Charlie Naimo

Personal information
- Full name: Charles Naimo
- Place of birth: United States

Managerial career
- Years: Team
- 1998–1999: Central Jersey Splash
- 2000: New Brunswick Power
- 2004–2006: New Jersey Wildcats
- 2007: Jersey Sky Blues
- 2008–2010: Pali Blues
- 2011–2012: Los Angeles Blues
- 2012–2014: Pali Blues

= Charlie Naimo =

American soccer coach

Charlie Naimo is currently the technical director of the Western New York Flash in the National Women's Soccer League.

Naimo started his USL coaching career in 1998 with the Central Jersey Splash of the W-League. He coached the Splash for two seasons before moving to the New Brunswick Power for the 2000 W-League season. He was named the W-League Coach of the Year in 1999 with the Splash.

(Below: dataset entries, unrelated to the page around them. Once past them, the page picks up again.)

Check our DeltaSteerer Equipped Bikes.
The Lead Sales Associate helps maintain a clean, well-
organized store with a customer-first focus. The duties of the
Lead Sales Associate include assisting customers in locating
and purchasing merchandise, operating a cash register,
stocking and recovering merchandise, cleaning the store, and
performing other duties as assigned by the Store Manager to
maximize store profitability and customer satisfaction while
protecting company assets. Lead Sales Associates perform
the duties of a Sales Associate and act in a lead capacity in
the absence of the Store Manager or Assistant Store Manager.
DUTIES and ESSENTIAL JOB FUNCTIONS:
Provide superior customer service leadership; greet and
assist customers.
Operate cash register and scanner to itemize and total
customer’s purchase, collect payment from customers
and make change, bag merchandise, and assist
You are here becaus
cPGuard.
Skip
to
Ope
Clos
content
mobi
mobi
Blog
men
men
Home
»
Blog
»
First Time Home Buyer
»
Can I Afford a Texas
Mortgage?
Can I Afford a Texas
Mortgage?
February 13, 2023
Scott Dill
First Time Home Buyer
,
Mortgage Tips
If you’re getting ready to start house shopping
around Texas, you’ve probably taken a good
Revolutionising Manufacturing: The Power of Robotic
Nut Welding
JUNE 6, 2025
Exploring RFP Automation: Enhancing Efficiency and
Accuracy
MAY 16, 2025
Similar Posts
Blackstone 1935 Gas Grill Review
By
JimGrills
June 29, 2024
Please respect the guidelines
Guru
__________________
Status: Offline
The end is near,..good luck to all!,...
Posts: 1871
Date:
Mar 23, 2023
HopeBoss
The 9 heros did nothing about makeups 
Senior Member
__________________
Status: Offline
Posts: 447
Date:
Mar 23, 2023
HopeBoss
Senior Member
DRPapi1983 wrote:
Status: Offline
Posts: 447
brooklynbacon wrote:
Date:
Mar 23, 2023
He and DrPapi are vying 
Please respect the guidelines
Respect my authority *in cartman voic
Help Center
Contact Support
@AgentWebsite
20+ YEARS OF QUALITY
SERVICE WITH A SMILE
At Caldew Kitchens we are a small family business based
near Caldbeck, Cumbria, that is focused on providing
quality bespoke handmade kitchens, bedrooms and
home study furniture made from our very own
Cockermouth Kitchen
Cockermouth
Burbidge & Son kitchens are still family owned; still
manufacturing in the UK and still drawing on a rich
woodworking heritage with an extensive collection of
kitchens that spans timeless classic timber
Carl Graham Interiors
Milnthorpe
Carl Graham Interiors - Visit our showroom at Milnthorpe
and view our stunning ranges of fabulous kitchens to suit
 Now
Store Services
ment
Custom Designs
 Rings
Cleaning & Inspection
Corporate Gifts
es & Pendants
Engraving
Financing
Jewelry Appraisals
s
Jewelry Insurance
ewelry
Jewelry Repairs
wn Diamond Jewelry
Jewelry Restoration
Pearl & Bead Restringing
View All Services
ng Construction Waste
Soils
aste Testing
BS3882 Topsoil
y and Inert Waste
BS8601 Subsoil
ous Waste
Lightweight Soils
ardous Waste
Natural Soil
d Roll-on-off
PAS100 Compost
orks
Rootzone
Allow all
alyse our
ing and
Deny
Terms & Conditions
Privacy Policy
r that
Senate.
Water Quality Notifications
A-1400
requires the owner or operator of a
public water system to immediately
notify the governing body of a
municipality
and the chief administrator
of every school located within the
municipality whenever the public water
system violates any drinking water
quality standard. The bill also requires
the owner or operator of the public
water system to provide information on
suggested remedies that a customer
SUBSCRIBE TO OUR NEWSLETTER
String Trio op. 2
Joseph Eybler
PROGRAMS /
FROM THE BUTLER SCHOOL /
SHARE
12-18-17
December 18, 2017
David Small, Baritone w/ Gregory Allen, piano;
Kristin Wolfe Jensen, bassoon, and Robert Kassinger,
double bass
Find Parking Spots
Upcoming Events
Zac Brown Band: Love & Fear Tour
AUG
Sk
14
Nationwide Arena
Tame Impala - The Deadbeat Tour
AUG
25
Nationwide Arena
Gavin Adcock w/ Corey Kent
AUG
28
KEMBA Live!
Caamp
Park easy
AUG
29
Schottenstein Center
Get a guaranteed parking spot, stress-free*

He returned to the W-League in 2004 to coach the New Jersey Wildcats with great success. In three seasons with the Wildcats, Naimo posted a 47–2–1 record including the 2005 W-League Championship.

After spending the 2007 season as head coach of the W-League's Jersey Sky Blues – a predecessor to Sky Blue FC of Women's Professional Soccer, Naimo moved to California, where he started the Pali Blues of the W-League. From 2008 to 2010, he served as head coach of the Pali Blues winning the W-League Championship in 2008 and 2009.

Naimo was also involved with Women's Professional Soccer, serving as the general manager of the Los Angeles Sol in 2009 and as a technical advisor with the Chicago Red Stars in 2010.

In 2011, Naimo moved into coaching on the men's side when he assumed the position of head coach for the Los Angeles Blues in the team's debut season in the USL Pro. He served in that position for two seasons before resigning following the 2012 season.

In 2012, Naimo returned to the role of head coach of the Pali Blues in addition to his role with the Blues men's team. He brought the Blues back to the W-League championship, where they fell to the Ottawa Fury in penalty kicks after a 1–1 tie. Naimo earned the 2012 W-League Coach of the Year Award.

In 2014, Naimo was hired by the Western New York Flash in the role of technical director.

In 2016, Naimo was hired by the North Carolina Courage as technical director for the NWSL Franchise.

In 2018, Naimo was hired by Capelli Sports and Cedar Stars Soccer Academy as their executive general manager.